┌─ Provided records
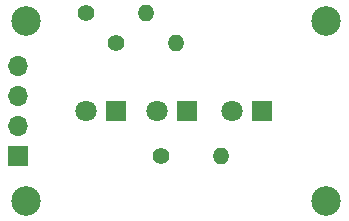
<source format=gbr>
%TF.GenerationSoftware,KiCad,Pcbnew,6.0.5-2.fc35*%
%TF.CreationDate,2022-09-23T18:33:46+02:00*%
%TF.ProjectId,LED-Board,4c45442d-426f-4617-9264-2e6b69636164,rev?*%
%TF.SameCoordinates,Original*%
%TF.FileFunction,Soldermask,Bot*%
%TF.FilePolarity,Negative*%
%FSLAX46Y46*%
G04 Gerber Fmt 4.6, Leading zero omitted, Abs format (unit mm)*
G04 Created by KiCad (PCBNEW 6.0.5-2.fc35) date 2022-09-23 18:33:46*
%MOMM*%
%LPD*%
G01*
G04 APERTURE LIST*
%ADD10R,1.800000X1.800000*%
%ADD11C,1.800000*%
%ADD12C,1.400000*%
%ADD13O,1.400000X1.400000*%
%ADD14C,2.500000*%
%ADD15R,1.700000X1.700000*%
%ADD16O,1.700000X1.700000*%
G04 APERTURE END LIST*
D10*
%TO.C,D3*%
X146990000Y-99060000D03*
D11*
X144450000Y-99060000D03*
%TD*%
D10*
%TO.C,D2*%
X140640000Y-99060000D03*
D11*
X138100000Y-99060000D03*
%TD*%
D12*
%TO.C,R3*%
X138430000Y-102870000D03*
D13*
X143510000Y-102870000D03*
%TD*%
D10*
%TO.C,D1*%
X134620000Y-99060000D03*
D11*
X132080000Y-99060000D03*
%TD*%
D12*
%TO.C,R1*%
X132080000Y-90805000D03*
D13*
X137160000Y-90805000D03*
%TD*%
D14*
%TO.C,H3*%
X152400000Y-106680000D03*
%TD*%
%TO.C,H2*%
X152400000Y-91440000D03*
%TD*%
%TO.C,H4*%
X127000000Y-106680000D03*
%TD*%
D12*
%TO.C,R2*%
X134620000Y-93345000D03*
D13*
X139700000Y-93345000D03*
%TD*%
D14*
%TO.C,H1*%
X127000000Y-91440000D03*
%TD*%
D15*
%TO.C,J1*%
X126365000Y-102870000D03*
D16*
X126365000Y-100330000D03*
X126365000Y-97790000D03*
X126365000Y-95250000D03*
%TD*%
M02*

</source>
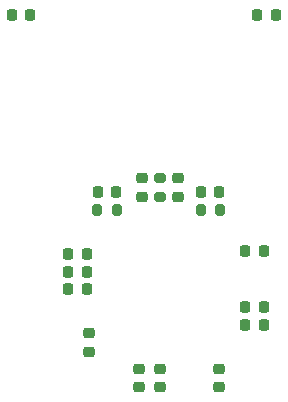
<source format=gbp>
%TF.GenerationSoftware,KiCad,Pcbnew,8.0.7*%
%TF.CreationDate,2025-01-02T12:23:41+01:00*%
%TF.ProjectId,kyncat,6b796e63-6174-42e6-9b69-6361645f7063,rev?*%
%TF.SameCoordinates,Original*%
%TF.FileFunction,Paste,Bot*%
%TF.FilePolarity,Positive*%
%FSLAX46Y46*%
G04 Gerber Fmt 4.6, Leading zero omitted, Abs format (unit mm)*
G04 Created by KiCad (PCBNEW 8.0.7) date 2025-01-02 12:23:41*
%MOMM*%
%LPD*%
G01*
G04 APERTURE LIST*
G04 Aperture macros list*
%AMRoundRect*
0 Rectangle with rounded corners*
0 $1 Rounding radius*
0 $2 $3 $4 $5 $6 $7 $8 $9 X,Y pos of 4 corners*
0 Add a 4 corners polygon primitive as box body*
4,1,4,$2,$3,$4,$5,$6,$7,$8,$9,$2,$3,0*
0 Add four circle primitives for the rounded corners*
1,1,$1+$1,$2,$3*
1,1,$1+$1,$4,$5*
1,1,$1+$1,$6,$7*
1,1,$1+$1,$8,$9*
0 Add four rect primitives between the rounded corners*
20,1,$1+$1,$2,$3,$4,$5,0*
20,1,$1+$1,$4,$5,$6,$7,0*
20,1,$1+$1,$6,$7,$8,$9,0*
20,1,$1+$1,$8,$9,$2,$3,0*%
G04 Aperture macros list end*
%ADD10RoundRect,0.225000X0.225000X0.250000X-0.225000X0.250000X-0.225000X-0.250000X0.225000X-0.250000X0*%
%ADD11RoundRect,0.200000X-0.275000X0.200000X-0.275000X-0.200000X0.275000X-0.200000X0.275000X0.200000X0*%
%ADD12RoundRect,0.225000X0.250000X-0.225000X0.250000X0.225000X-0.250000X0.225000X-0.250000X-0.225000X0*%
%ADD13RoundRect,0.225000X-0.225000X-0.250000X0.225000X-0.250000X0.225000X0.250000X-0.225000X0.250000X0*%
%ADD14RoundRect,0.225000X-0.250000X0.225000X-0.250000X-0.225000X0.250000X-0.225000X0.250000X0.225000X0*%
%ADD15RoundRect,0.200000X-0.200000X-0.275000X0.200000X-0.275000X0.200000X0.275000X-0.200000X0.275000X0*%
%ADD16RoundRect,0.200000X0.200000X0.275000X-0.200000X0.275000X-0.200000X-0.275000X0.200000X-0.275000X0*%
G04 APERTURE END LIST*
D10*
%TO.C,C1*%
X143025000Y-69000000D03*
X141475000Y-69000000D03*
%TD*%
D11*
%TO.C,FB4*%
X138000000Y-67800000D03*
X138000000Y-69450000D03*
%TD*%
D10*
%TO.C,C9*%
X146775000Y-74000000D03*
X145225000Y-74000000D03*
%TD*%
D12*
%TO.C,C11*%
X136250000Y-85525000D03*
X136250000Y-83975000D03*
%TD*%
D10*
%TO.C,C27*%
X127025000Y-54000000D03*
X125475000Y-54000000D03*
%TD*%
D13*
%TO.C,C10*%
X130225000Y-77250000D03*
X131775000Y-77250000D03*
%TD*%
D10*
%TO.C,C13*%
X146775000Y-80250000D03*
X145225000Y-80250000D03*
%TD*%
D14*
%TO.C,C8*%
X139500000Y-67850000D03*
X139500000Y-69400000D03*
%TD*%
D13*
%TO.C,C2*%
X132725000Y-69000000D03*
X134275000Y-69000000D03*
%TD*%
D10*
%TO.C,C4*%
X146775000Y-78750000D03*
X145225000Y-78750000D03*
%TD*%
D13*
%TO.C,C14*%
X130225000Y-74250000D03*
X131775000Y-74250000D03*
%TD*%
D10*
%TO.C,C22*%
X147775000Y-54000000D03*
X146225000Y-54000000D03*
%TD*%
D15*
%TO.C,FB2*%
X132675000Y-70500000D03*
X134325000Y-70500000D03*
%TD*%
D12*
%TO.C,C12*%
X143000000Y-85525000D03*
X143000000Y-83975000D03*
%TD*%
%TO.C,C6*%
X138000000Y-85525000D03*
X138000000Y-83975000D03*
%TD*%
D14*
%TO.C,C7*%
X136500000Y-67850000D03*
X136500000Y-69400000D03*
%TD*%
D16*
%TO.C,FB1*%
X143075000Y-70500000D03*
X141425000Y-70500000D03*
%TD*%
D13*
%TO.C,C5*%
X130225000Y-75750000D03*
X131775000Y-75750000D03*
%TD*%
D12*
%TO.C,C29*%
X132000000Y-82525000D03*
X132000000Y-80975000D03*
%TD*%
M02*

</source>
└─
• [Required work]: From the entries above, list each line with "FileFunction" in it.

• [Task response]:
%TF.FileFunction,Soldermask,Bot*%
%TF.FileFunction,Paste,Bot*%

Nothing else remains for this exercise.